- WORK ORDER 1: Copy the robotic knee replacement abstract word for word, between "2019 ISAKOS Biennial" and "with manual instrumentation.", inclusive.
- WORK ORDER 2: Write the next part of the robotic knee replacement abstract, picking up after its last sentence.

- TEXT FOR ANALYSIS:
2019 ISAKOS Biennial Congress ePoster #912
Can We Predict Laxity in Robotic TKA Using Pre-Operative Force-Controlled Laxity Measurements?
Jeffrey H. DeClaire, MD, Rochester, MI UNITED STATES
Sami Shalhoub, MS, Boston, MA UNITED STATES
Amber L. Randall, MD, Flagstaff, AZ UNITED STATES
Jeffrey M. Lawrence, MD, Viroqua, WI UNITED STATES
John M. Keggi, MD, Middlebury, CT UNITED STATES
Christopher Plaskos, PhD, Boston, MA UNITED STATES
Omni Life Science, Boston, MA, UNITED STATES
FDA Status Cleared
Knee balance could be accurately predicted and achieved to within 2mm using active ligament tensioning which represents an improvement in accuracy when compared with manual instrumentation.
Soft tissue balance is critical to good outcomes in TKA. However, manual balancing methods commonly rely on subjective surgeon feel and experience and have been shown to produce variable results . The purpose of this study was to therefore assess the accuracy and repeatability of a new TKA technique that uses robotically-controlled ligament tensioning and integrated 3D implant planning to achieve a targeted degree of soft-tissue balance.
Sixty consecutive robotic TKA patients (mean age 72±11, BMI 27.3±8.3) were included in this study. After resecting the proximal tibia, a robotic ligament tensioning device (OMNIBotics® Active Spacer, OMNI, Raynham, MA) was inserted into the knee and used to independently apply 80-100N of tension to the medial and lateral compartments (fig 1a). With the Active Spacer in the knee joint, a pre- operative gap profile was acquired throughout flexion as the limb was manually taken through a range of motion. The femoral implant was then planned to have a mediolateral balance within 1mm in extension and flexion, and a virtual gap algorithm displayed the predicted post-operative TKA gap profiles throughout the range of motion (fig 1b). A robotic cutting-guide was used to perform the femoral resections and a femoral trial component was inserted. The Active Spacer was then reinserted into the joint in place of the tibial insert, and the post-operative gap profile was acquired using the same loading profile as for the pre-operative gap acquisition. The predicted and post-operative gap profiles were respectively calculated and measured as the distance from the tibial resection to the closest point on the femoral implant. The mean and standard deviation of the medial and lateral prediction error were calculated for all knees. Paired t-tests were used to identify significant differences between the predicted and measured post-operative gaps across the flexion arc. The distribution of post-operative knee balance at 0, 10, 30, and 90 degrees of flexion was calculated in 1mm increments.

- THE DATA:
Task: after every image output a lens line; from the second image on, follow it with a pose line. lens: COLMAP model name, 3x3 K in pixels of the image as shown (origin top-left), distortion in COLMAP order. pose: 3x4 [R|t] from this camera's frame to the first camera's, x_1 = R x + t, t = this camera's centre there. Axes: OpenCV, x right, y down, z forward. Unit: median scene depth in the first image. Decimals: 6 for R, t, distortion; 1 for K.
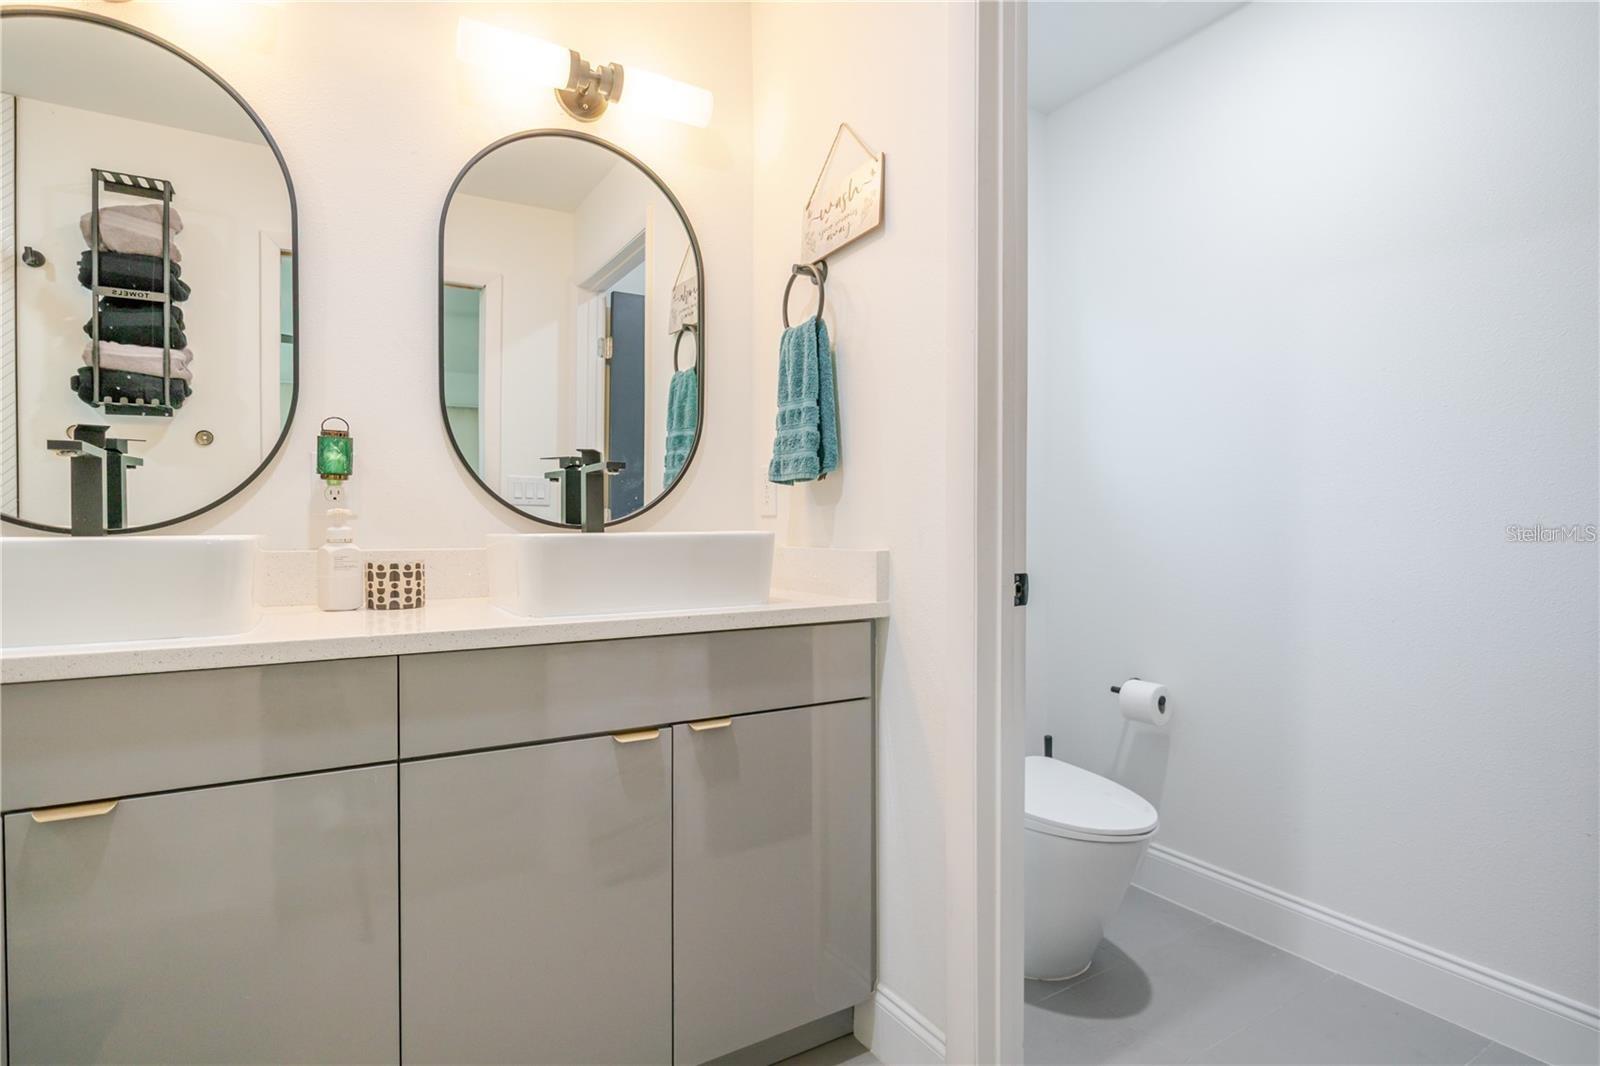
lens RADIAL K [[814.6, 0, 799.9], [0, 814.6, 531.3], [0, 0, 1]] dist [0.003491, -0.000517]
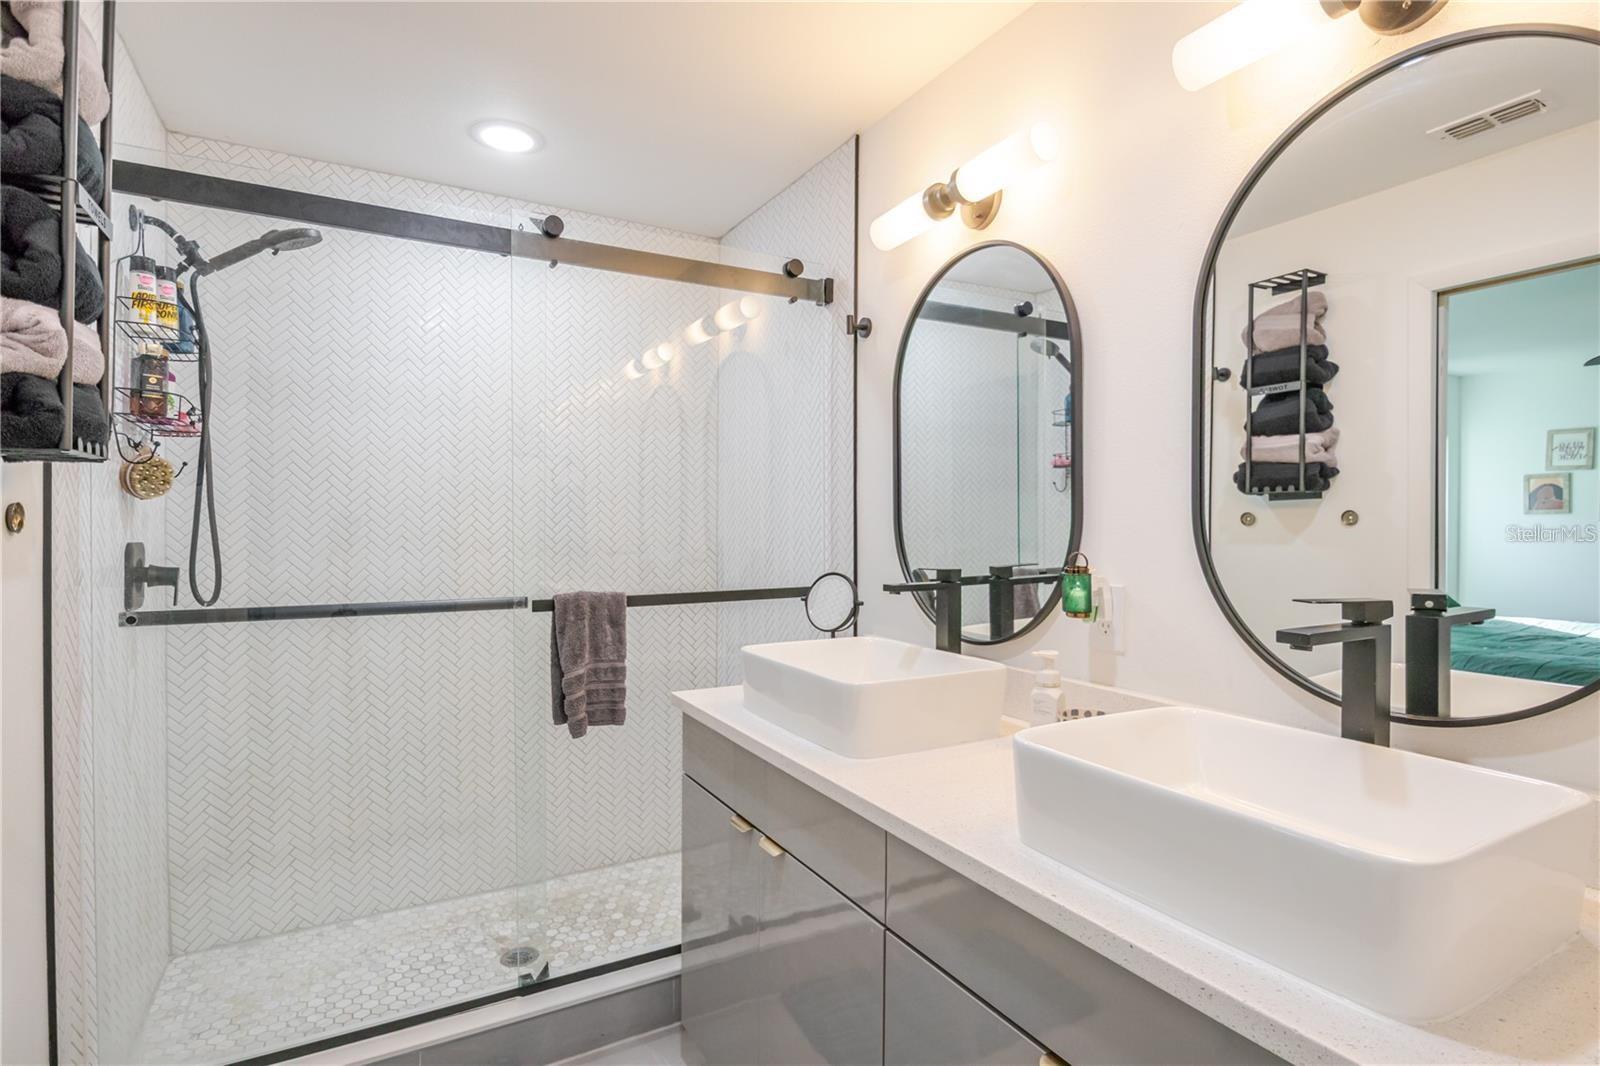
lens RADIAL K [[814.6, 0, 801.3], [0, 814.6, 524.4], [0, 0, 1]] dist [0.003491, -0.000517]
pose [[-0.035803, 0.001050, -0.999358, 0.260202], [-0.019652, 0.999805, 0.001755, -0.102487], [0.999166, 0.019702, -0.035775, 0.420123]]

- RESPONSE 1:
2019 ISAKOS Biennial Congress ePoster #912
Can We Predict Laxity in Robotic TKA Using Pre-Operative Force-Controlled Laxity Measurements?
Jeffrey H. DeClaire, MD, Rochester, MI UNITED STATES
Sami Shalhoub, MS, Boston, MA UNITED STATES
Amber L. Randall, MD, Flagstaff, AZ UNITED STATES
Jeffrey M. Lawrence, MD, Viroqua, WI UNITED STATES
John M. Keggi, MD, Middlebury, CT UNITED STATES
Christopher Plaskos, PhD, Boston, MA UNITED STATES
Omni Life Science, Boston, MA, UNITED STATES
FDA Status Cleared
Knee balance could be accurately predicted and achieved to within 2mm using active ligament tensioning which represents an improvement in accuracy when compared with manual instrumentation.

- RESPONSE 2:
Average discrepancy between the predicted and post-operative gaps was 0.4±1.1mm and 0.3±0.8mm for the medial and lateral gaps respectively (Fig 2). The maximum error was 2.7mm and 1.8mm while the RMS error was 1.3mm and 1.6 mm for the medial and lateral side respectively. Differences between the predicted and the measured post-op gaps for both sides were not statistically significant for all flexion angles (p>0.8).
The percentage of knees balanced to within 2mm mediolaterally ranged from 88-96% depending on the flexion angle (fig 3). Maximum imbalance was less than 3mm across all knees and flexion angles.
Knee balance could be accurately predicted and achieved to within 2mm using active ligament tensioning. This represents an improvement in accuracy when compared with manual instrumentation . Some of the variation between the predicted and actual post-op gaps is likely due to small variations in the planned vs actual bone resections, in the soft-tissue properties during the procedure, and in the pre- vs post-operative knee gap kinematic acquisitions.